Arbiter2 is a cgroups based mechanic that is designed to prevent the misuse of head/login nodes, which are scare, shared resources.

Please see the Arbiter2 page for more information and details on statuses, limits, and penalties.

2023-11-20 Apptainer

Apptainer has been installed and configured on the WI-HPC Cluster. Apptainer is a container software (similar to Docker) that has been specifically designed for use in a HPC environment.

Please see Containers for details on working with Apptainer.

NOTE: This is an on-going project and a new application. Please proceed with caution and contact the IT Help Desk at helpdesk@wistar.org with any questions or issues, thank you.

2023-11-06 Default Wall Times

On Monday November 6th, 2023 all Partitions/Queues were configured to have a DefaultTime of 1 HOUR. If no time is specified in the submission script, it will be set to 1 HOUR. If the job reaches 1 HOUR running time, it will be killed.
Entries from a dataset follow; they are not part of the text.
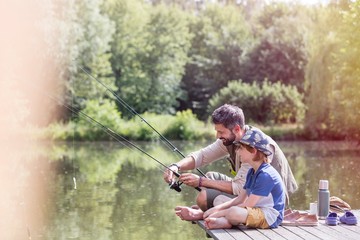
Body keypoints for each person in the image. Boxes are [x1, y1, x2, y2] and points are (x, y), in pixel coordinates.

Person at [163, 104, 297, 221]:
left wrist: (200, 182)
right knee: (210, 177)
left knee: (203, 197)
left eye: (221, 132)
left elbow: (240, 188)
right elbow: (202, 156)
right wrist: (176, 166)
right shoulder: (231, 139)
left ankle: (203, 213)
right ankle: (209, 211)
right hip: (247, 194)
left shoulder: (254, 147)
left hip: (267, 203)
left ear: (237, 129)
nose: (217, 136)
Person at [203, 128, 285, 229]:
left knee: (233, 212)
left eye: (241, 148)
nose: (237, 151)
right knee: (219, 200)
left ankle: (225, 220)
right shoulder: (252, 171)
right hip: (254, 210)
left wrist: (218, 213)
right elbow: (240, 199)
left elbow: (248, 204)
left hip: (269, 216)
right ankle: (226, 221)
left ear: (253, 151)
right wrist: (216, 209)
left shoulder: (265, 175)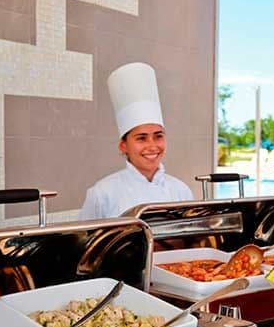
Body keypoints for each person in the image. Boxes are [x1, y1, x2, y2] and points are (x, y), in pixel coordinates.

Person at [78, 62, 193, 220]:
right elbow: (86, 243)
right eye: (141, 138)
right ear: (123, 145)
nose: (152, 146)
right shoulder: (102, 193)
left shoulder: (181, 191)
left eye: (158, 136)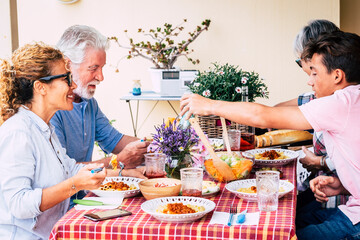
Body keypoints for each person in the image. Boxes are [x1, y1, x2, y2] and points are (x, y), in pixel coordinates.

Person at [180, 31, 360, 239]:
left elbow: (263, 116)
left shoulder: (341, 102)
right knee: (292, 220)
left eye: (314, 73)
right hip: (352, 205)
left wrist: (210, 105)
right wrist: (344, 186)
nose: (310, 82)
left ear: (337, 76)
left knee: (283, 233)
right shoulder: (352, 100)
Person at [0, 42, 106, 239]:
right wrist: (75, 184)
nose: (73, 85)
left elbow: (70, 169)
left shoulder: (45, 128)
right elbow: (19, 204)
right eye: (66, 78)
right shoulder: (18, 132)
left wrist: (124, 173)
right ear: (41, 87)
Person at [51, 25, 149, 204]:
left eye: (102, 68)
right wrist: (117, 162)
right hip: (63, 207)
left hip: (86, 198)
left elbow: (114, 140)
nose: (101, 77)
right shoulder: (52, 109)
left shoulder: (88, 103)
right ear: (67, 64)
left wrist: (158, 146)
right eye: (93, 68)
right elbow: (64, 170)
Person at [275, 19, 344, 209]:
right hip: (325, 190)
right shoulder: (321, 93)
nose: (307, 77)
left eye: (301, 62)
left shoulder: (342, 100)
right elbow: (279, 109)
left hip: (340, 201)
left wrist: (321, 162)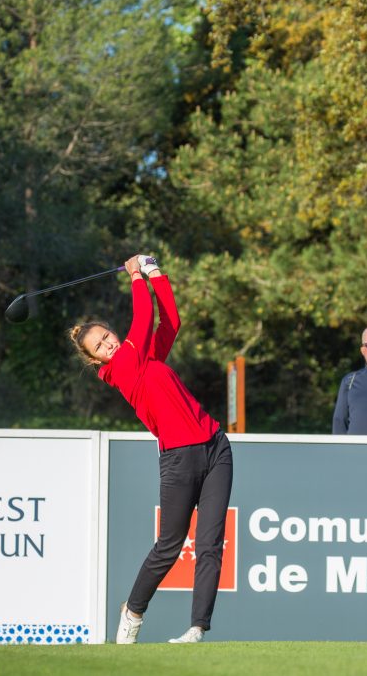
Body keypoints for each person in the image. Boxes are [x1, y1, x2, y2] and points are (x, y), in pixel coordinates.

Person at [68, 254, 233, 645]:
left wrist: (156, 273)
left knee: (210, 544)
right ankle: (133, 612)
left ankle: (197, 629)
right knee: (169, 546)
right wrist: (136, 276)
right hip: (178, 459)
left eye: (107, 336)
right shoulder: (120, 369)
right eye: (100, 346)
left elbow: (169, 321)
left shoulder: (146, 357)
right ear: (94, 360)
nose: (108, 343)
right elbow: (142, 322)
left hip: (215, 448)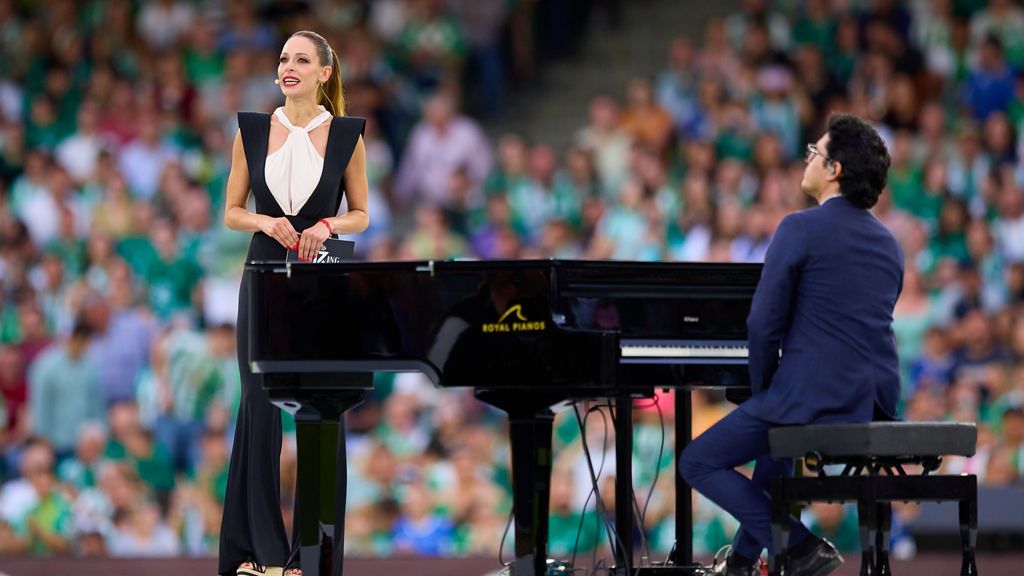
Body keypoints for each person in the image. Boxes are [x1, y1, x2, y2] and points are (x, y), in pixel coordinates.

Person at [679, 114, 902, 576]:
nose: (808, 160)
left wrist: (763, 390)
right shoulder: (889, 244)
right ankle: (740, 565)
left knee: (697, 461)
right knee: (773, 451)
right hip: (871, 402)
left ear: (834, 169)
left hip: (810, 398)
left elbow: (762, 325)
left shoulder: (799, 228)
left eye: (814, 153)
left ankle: (799, 546)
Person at [219, 30, 369, 576]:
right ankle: (258, 554)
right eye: (284, 58)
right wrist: (266, 221)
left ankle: (316, 555)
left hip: (321, 276)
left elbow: (362, 213)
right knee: (259, 407)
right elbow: (232, 210)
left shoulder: (348, 135)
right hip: (263, 269)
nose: (289, 66)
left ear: (324, 73)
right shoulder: (252, 130)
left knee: (323, 408)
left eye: (301, 60)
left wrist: (327, 224)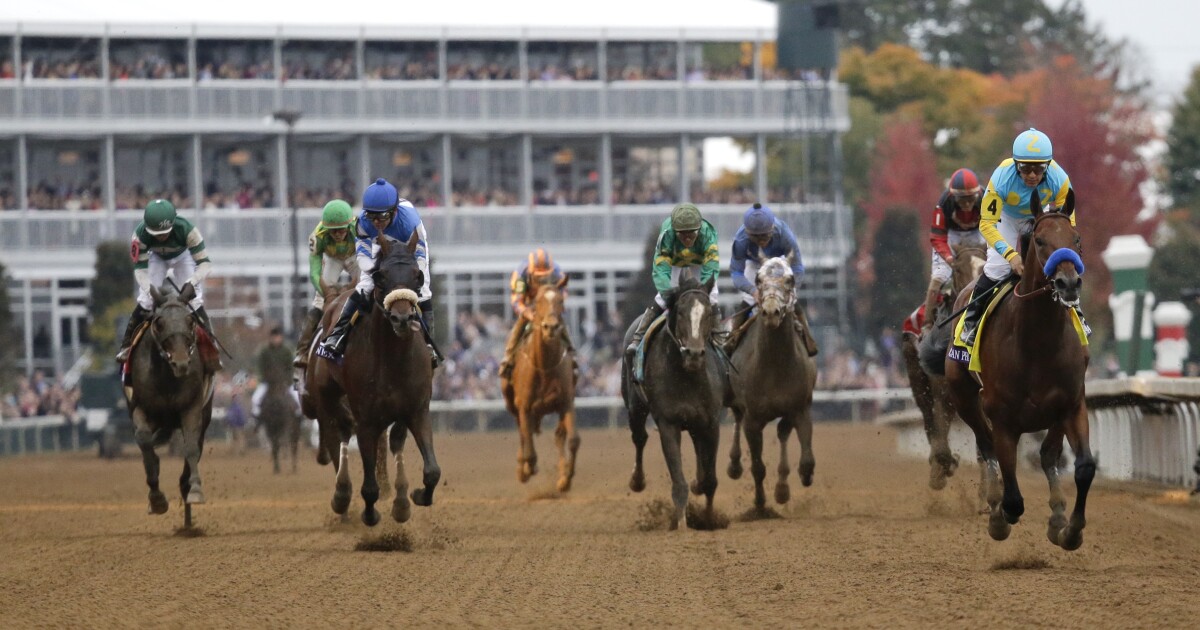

This DefaultTime is already set on the smq partition (with MAX time of 4 hours).

User's should ALWAYS specify a time when submitting jobs:

#SBATCH --time:DD-HH:MM

2023-10-30 Slurm Reorganization

A fix to the AutoFS mounting of the home directories and a reorganization of SLURM's accounting was applied October 30th, 2023. This change included in the following:

  • New Nodes node019, node020, and node063 (GPU) have been added to the Cluster.
  • Updated the way home directories (/home/username) were mounted to stop alerts to the IT Help Desk.
  • Created new accounts for each lab lab (e.g. kulp).
  • User's have been moved from the "wistar" account to their new respective lab account.
  • New "smq" partition/queue for small/short running jobs. Max time of 4 hours.
Partition/Queue QOS Description
defq general_qos The default partition/queue
gpu general_qos The GPU partition/queue --partition=gpu
smq smq_qos The "small" queue. --partition=smq Short resource intensive jobs.
  • New QOS's for each partition/queue as well as "ext_qos" for special use cases (e.g. Users doing work for other labs)
QOS Tied To Max CPUs Max Memory (RAM) Max GPUs Max WallTime
general_qos defq 400 2400 GB 20 Unlimited
smq_qos smq 800 4800 GB 32 4 Hours
ext_qos per user by request 800 4800 GB 32 Unlimited

2023-08-18 Overview Update

HPC cluster documentation is now hosted at https://hpc.apps.wistar.org/. This will be the main website for news, documentation, examples, training, and all HPC cluster related information. This is documentation currently A WORK IN PROGRESS so if something is incorrect or requires clarification please send an email to the IT Helpdesk at helpdesk@wistar.org and let us know.

Current Hardware:

  • 28 compute nodes
  • 14 GPU nodes
  • 42 total nodes

Current Resources:

  • 2,784 processors
  • 17,074 GB memory
  • 52 GPUs

Current Partitions:

  • defq (default queue): nodes[021-046]
  • gpu: nodes[050-62]
  • gputest: nodes[063]

2022-11-3 Head Node Update

The head node was replicated to new hardware for production purposes. Next step: Failover

2022-10-31 Additional Nodes Added

Eight new nodes were delivered sooner than expected and added to the new cluster - this will enable more users to really run the new cluster through the paces.

2022-10-18 Nodes moved

Error with older nodes required movement of node from production for full testing - removed Compute 30 (regular node) and Compute 10 (GPU node) from cluster-01 into wi-hpc cluster.

2022-10-15 Cluster Launched in Development

The new cluster WI-HPC is being launched with a bunch of changes.